Local co-sponsors include Rep. Robert E. Flaherty, Rep. Eileen S. Naughton, Rep. David A. Bennett and Rep. Frank G. Ferri.

While McNamara said there is a potential revenue loss, that’s not the main point. He believes constituents should not be taxed on assessments that are “inaccurate” and that when the government has unjust taxes, people start to lose their faith and support of not only the government, but also the taxing authority.

“I think the adherence to that duty is very important in a democracy and that’s something that’s not happening now,”

he said. “Someone came up to me [last week] and said, ‘My car’s a piece of junk and it’s appraised at $1,000. The only way it’s worth $1,000 is if I put my golf clubs in the trunk.’”

Cote said that while he’s happy with McNamara’s effort, the victory of having elected officials support him is bittersweet.

“It’s kind of a double-edged sword because the suggestions I made were only basic, fundamental common sense,” said Cote. “It makes me question why we have to make such a stink and go to great lengths for something that is so basic. Everybody scratches their heads and says, ‘Rhode Island is a mess and we have so many problems,’ but this is a derivative of that.”

Cote is yet to pay his car taxes in full and said he only paid the first quarter in order to make an appeal. But, whether or not the legislation is passed, he said it’s important to recognize the people who helped bring the issue to the attention of the general public. Last summer, he rallied more than 280 local residents to join him in the Car Tax Revolt.

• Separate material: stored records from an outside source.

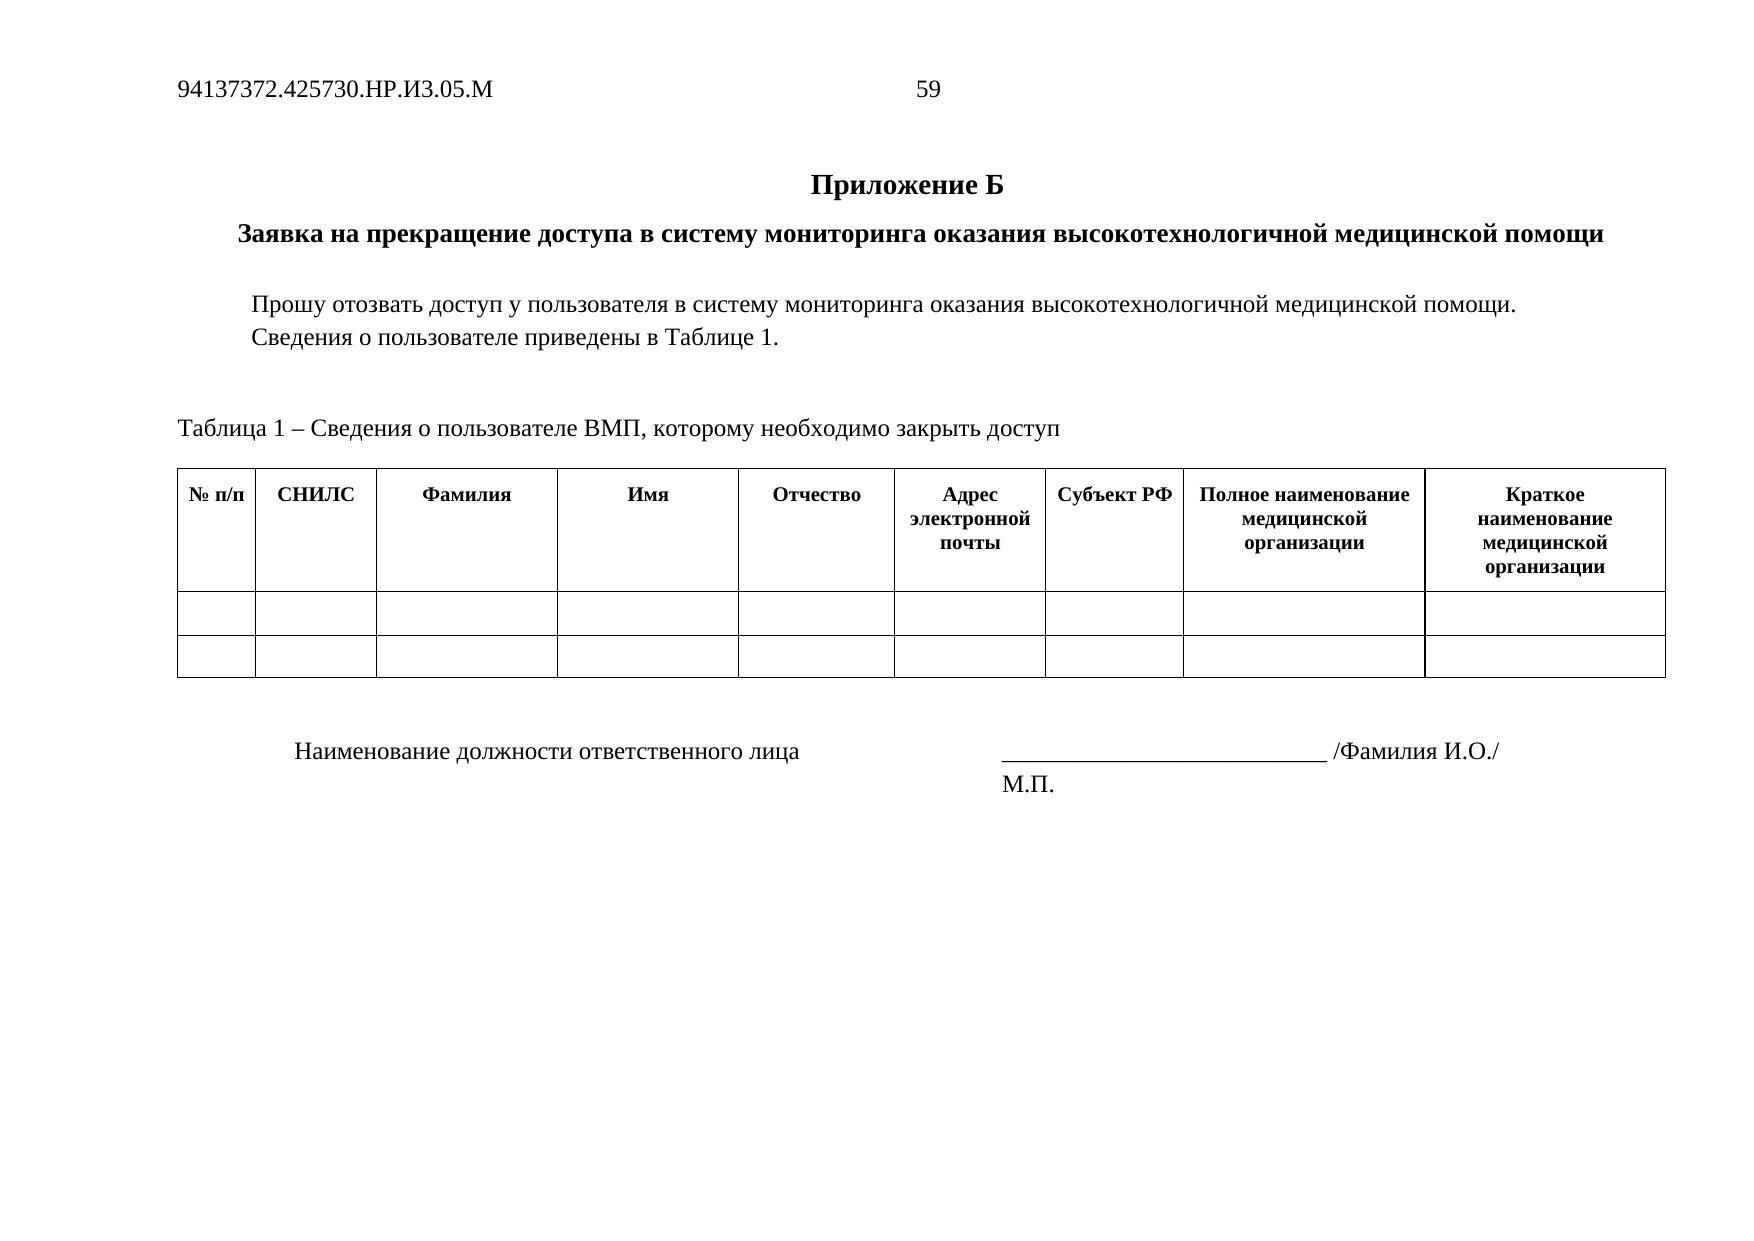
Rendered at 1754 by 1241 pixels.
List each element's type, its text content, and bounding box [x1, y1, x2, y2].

text Прошу отозвать доступ у пользователя в систему мониторинга оказания высокотехнологичной медицинской помощи. [177, 289, 1665, 318]
table_cell [256, 636, 376, 677]
table_header Наименование должности ответственного лица [177, 736, 917, 802]
table_header Имя [558, 469, 738, 591]
table_cell [178, 592, 255, 635]
table_cell [1426, 636, 1665, 677]
table_header __________________________ /Фамилия И.О./ М.П. [917, 736, 1665, 802]
table_header Субъект РФ [1046, 469, 1183, 591]
table_cell [558, 636, 738, 677]
table_header № п/п [178, 469, 255, 591]
table_cell [739, 592, 894, 635]
table_header СНИЛС [256, 469, 376, 591]
table_cell [558, 592, 738, 635]
title Таблица 1 – Сведения о пользователе ВМП, которому необходимо закрыть доступ [177, 413, 1665, 441]
table_header Полное наименование медицинской организации [1184, 469, 1424, 591]
table_cell [1046, 592, 1183, 635]
table_cell [377, 592, 557, 635]
text Сведения о пользователе приведены в Таблице 1. [177, 322, 1665, 351]
table_header Отчество [739, 469, 894, 591]
table_cell [256, 592, 376, 635]
title Заявка на прекращение доступа в систему мониторинга оказания высокотехнологичной медицинской помощи [177, 217, 1665, 248]
table_cell [1184, 636, 1424, 677]
table_cell [739, 636, 894, 677]
table_cell [895, 636, 1045, 677]
table_cell [377, 636, 557, 677]
table_header Фамилия [377, 469, 557, 591]
table_cell [1184, 592, 1424, 635]
table_cell [1046, 636, 1183, 677]
table_cell [178, 636, 255, 677]
table_cell [895, 592, 1045, 635]
table_header Краткое наименование медицинской организации [1426, 469, 1665, 591]
table_header Адрес электронной почты [895, 469, 1045, 591]
table_cell [1426, 592, 1665, 635]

“Everyone should say, ‘Look at what this handful of people in Warwick did,’” said Cote. “We shook up the whole state. People don’t mind paying their taxes but they don’t want to be ripped off. It’s not about me. I was only a mouthpiece. It’s about doing something that’s fair. We have to change the madness.”

A public hearing regarding McNamara’s legislation will be held tomorrow evening at the State House in room 35, which is located in the basement level of the building.